■ Source records:

----

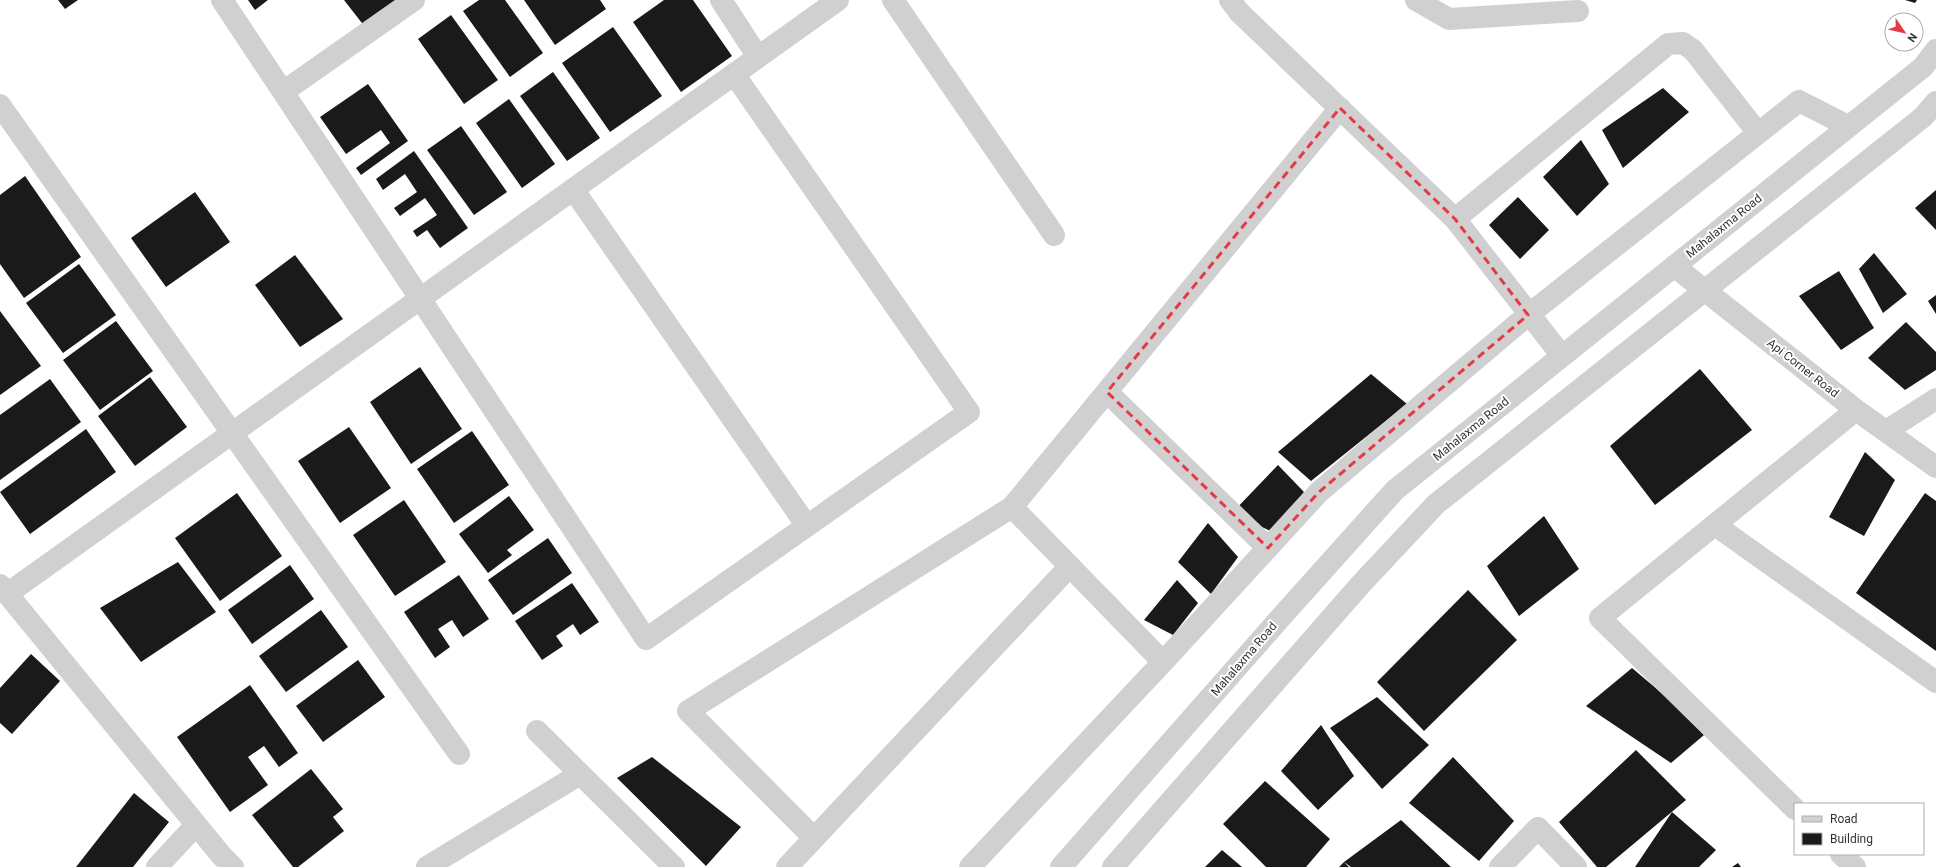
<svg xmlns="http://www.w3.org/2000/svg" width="1936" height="867" font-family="Roboto,sans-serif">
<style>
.building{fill:#1a1a1a}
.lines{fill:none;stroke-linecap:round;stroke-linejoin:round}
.minor{stroke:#d0d0d0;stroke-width:22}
.marked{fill:none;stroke:#e63946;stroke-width:3;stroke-dasharray:8 5;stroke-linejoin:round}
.labels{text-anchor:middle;stroke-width:4;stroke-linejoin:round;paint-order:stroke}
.street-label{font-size:12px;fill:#333;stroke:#fff}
</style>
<rect width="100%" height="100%" fill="#fff"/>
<path class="building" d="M 58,0 L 78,0 L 65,9 Z
M 248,0 L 268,0 L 255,10 Z
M 344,0 L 401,0 L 365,27 Z
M 479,0 L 505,0 L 543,53 L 510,77 L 463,11 Z
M 524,0 L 600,0 L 606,9 L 555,45 Z
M 664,0 L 693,0 L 732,56 L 681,92 L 633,22 Z
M 1905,0 L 1917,0 L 1915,3 Z
M 451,15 L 498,80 L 464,104 L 418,39 Z
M 613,27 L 662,96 L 610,132 L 562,63 Z
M 553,72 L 600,138 L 567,161 L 520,96 Z
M 368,84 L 408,141 L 361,175 L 356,168 L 390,143 L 381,130 L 346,154 L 320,117 Z
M 1663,88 L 1689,112 L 1623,168 L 1602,130 Z
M 509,99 L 555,164 L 522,188 L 476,123 Z
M 461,126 L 507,192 L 474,215 L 427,150 Z
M 1581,140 L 1609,184 L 1577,216 L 1543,177 Z
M 414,151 L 468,228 L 440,248 L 427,230 L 417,237 L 413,231 L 437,215 L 425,198 L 400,216 L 394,208 L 417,192 L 405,174 L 383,190 L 376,179 Z
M 25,176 L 81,257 L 24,298 L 0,264 L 0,195 Z
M 1936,190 L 1936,230 L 1915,208 Z
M 195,192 L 230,242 L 166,287 L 131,238 Z
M 1518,197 L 1549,230 L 1520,259 L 1489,225 Z
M 1874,253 L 1907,294 L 1883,313 L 1859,269 Z
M 295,255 L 343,319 L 300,347 L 255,285 Z
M 79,264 L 116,315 L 63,353 L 26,303 Z
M 1839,271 L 1874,328 L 1841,350 L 1799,296 Z
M 1936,295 L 1936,314 L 1928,301 Z
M 0,311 L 41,366 L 0,395 Z
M 116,321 L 153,371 L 100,410 L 63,360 Z
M 1906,322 L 1936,352 L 1936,370 L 1905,390 L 1868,358 Z
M 420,367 L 462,429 L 411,464 L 370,402 Z
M 1700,369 L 1752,430 L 1655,505 L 1610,446 Z
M 1371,374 L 1407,404 L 1311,481 L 1278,452 Z
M 150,377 L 187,427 L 135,466 L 98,416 Z
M 50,379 L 81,422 L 0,480 L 0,415 Z
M 349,427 L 391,488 L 340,523 L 298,461 Z
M 86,429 L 116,472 L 30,534 L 0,492 Z
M 472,431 L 509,485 L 454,523 L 417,469 Z
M 1865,452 L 1895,480 L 1864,536 L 1829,517 Z
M 1278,465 L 1304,492 L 1279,535 L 1232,513 Z
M 237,493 L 282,556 L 220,601 L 175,538 Z
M 1925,493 L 1936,501 L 1936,651 L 1856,593 Z
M 509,496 L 534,530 L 507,550 L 512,555 L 488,573 L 459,534 Z
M 404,500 L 446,562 L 395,596 L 353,535 Z
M 1544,516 L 1579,569 L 1519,616 L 1487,566 Z
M 1208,523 L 1238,557 L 1211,594 L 1178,562 Z
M 548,538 L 572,573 L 513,615 L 488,580 Z
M 178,562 L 216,612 L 141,662 L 100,608 Z
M 290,565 L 314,599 L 252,644 L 228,610 Z
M 459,575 L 489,619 L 463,637 L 452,620 L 438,629 L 450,647 L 435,658 L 404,612 Z
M 1177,580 L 1198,603 L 1173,635 L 1144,620 Z
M 572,583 L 599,622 L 580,635 L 573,624 L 556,636 L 563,646 L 542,660 L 515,621 Z
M 1468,590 L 1517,640 L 1424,731 L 1377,682 Z
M 321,610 L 348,647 L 286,692 L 259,656 Z
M 31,654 L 60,681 L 12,734 L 0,723 L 0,688 Z
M 358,660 L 385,697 L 323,742 L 296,706 Z
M 1632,668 L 1677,706 L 1704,735 L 1671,763 L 1586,706 Z
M 250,685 L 298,753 L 279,767 L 264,746 L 248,757 L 268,785 L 230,812 L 177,737 Z
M 1377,697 L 1429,745 L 1382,789 L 1330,728 Z
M 1321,725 L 1354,776 L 1318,810 L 1281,771 Z
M 1636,750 L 1686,800 L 1606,867 L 1597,867 L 1559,822 Z
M 652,757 L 741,827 L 706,866 L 617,778 Z
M 1453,757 L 1514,821 L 1479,861 L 1409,803 Z
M 311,769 L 343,809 L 333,817 L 344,831 L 298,867 L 293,867 L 252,815 Z
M 1265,781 L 1330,839 L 1306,867 L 1266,867 L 1223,824 Z
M 134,793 L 169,822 L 133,867 L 76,867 Z
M 1672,812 L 1716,850 L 1699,867 L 1635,867 Z
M 1401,820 L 1451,867 L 1351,867 L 1344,862 L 1349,867 L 1339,867 L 1344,862 Z
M 1222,850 L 1242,867 L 1205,867 Z
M 1738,863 L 1741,867 L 1732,867 Z"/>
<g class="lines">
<path class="minor" d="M 222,0 L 646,639 L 969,412 L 734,74
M 721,0 L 758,57
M 893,0 L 1054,235
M 1230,0 L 1239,12 L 1455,219 L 1562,356
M 1416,0 L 1449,19 L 1578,11
M 283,92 L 414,0
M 0,105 L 459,754
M 573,189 L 807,526
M 1455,219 L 1668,44 L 1683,43 L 1693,50 L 1758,133
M 1674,266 L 1856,410 L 1936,467
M 1107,392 L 1268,548
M 1886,431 L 1936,399
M 1012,507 L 1163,662
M 1715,525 L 1936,682
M 0,585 L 221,855 L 233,867
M 7,594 L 838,0
M 537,731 L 674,867
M 1795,809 L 1600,618 L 1856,410
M 814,838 L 688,711 L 1012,507 L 1340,108
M 1841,854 L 1855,867
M 157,867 L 196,825
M 427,867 L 580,774
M 787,867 L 1070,566
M 970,867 L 1163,662 L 1319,492 L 1528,315 L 1799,101 L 1848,126
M 1061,867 L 1282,616 L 1395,490 L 1923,67 L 1936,50
M 1113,867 L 1361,584 L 1436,504 L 1923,117 L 1936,102
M 1500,867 L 1538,828 L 1576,867"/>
</g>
<path class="marked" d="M 1340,108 L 1455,219 L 1528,315 L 1319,492 L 1268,548 L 1107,392 Z"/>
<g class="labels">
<g class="street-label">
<text transform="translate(1724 226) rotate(-39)" y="4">Mahalaxma Road</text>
<text transform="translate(1803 368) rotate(38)" y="4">Api Corner Road</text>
<text transform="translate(1471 429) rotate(-39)" y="4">Mahalaxma Road</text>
<text transform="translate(1244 659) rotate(-49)" y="4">Mahalaxma Road</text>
</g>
</g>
<rect x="1794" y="803" width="130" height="52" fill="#ffffff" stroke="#adadad"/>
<rect x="1802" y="816" width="20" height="6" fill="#d0d0d0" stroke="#adadad"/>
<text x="1830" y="823" font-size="12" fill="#333333">Road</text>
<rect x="1802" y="833" width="20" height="12" fill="#1a1a1a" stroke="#adadad"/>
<text x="1830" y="843" font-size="12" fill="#333333">Building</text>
<g transform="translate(1904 32) rotate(124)"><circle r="19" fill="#ffffff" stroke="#adadad"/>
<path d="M0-3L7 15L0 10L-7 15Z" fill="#e63946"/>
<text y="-6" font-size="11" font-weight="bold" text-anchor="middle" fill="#333333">N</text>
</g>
</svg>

----

■ REQUIREMENT:
Every line above that holds the word "lines" is to be found and copied.

■ RESPONSE AREA:
.lines{fill:none;stroke-linecap:round;stroke-linejoin:round}
<g class="lines">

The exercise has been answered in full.